======== DOCUMENT ========

3. Results and Discussion
3.1. Discussion on the Cross-Watershed Runoff Phenomenon on the Boundary between Adjacent Watersheds
Figure 7 shows the inundation area (areas with inundation over 30 cm) in the study area in proximity to the border between the Kaoping River watershed and the Donggang River watershed, and
Table 3 shows the maximum inundation depth of the zone within 500 m in both directions of the aforementioned border. According to the digital elevation model (DEM), the Kaoping River watershed has a slightly higher overall elevation than the Donggang River watershed, when comparing the areas in proximity to the border.

======== DATA ========

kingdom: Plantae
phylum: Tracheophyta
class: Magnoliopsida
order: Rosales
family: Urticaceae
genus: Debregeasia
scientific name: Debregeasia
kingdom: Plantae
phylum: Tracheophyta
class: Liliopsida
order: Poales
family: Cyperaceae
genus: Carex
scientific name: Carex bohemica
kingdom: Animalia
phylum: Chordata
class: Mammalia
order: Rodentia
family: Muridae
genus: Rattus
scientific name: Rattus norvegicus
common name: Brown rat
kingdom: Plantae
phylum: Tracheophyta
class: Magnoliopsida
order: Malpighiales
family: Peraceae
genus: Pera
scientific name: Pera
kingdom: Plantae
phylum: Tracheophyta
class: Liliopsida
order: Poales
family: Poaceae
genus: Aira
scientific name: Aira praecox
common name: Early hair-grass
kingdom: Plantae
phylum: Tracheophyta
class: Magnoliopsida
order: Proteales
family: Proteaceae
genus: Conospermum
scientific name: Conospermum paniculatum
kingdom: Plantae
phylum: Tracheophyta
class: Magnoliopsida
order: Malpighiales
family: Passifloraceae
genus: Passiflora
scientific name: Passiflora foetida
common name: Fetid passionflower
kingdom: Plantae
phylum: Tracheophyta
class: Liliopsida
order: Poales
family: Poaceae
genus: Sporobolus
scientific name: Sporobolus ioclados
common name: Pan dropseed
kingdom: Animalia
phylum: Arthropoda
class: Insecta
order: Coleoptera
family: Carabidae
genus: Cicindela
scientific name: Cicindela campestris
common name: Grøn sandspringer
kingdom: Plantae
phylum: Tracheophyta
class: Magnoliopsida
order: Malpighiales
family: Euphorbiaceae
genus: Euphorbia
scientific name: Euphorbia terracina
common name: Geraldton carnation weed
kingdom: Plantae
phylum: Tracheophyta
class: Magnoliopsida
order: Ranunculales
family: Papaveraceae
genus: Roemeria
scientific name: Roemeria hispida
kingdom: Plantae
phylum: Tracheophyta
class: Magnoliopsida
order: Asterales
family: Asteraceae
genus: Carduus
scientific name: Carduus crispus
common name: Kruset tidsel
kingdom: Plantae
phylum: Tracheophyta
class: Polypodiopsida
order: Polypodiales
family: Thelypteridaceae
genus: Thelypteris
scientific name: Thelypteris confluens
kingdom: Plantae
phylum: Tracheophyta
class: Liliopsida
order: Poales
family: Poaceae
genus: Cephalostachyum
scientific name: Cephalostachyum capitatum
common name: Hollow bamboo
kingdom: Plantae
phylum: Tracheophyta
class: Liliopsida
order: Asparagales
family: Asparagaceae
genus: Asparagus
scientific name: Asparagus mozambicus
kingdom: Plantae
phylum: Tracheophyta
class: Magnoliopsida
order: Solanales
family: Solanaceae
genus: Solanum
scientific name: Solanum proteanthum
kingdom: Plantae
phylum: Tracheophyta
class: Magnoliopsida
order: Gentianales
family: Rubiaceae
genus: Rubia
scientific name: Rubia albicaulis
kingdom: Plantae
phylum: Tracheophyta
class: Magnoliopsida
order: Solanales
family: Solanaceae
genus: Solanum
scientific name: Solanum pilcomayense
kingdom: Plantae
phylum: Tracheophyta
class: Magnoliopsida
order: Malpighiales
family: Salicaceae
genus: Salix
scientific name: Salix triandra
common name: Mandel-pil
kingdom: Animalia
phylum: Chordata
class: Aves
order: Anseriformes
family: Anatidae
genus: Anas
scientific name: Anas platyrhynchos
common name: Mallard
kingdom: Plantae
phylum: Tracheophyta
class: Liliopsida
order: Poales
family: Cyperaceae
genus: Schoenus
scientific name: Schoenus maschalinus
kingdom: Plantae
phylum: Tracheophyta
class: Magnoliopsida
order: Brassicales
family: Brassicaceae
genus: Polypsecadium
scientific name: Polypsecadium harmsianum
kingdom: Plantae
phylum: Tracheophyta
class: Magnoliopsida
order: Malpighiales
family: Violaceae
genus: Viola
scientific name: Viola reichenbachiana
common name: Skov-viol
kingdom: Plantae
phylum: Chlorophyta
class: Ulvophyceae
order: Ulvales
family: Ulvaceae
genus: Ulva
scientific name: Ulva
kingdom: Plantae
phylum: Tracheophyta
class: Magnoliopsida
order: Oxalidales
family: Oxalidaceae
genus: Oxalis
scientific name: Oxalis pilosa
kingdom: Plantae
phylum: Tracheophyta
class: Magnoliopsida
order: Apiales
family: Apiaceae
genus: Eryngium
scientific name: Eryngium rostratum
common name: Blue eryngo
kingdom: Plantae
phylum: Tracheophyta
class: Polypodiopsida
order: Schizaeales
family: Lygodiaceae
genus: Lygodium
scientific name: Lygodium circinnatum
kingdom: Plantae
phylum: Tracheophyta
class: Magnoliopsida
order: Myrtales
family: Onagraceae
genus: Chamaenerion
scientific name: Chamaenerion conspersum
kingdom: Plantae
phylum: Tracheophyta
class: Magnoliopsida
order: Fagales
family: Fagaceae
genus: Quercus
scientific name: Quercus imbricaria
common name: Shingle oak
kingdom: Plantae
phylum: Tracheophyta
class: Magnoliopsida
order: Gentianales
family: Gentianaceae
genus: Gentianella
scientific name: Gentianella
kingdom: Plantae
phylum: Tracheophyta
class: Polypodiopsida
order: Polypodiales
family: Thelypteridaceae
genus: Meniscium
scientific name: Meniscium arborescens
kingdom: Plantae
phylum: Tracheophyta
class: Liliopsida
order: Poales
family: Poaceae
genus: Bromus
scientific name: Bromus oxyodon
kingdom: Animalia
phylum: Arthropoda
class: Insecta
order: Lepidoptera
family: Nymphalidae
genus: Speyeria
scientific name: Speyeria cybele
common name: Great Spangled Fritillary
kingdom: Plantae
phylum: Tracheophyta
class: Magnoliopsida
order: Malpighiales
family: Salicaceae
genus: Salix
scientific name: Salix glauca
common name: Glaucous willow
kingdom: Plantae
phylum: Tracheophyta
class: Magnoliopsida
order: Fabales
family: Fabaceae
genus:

========

WRITTEN PROBLEM »
Answer from the text on cross-watershed runoff:
(a) How deep must inundation be for an area to count as inundated in Figure 7?
(b) How far from the border between the two watersheds does the zone in Table 3 reach?
(c) According to the DEM, which watershed has the slightly higher overall elevation near the border?
The records play no part in this work.

RESPONSE »
(a) Over 30 cm.
(b) Within 500 m in both directions of the border.
(c) The Kaoping River watershed.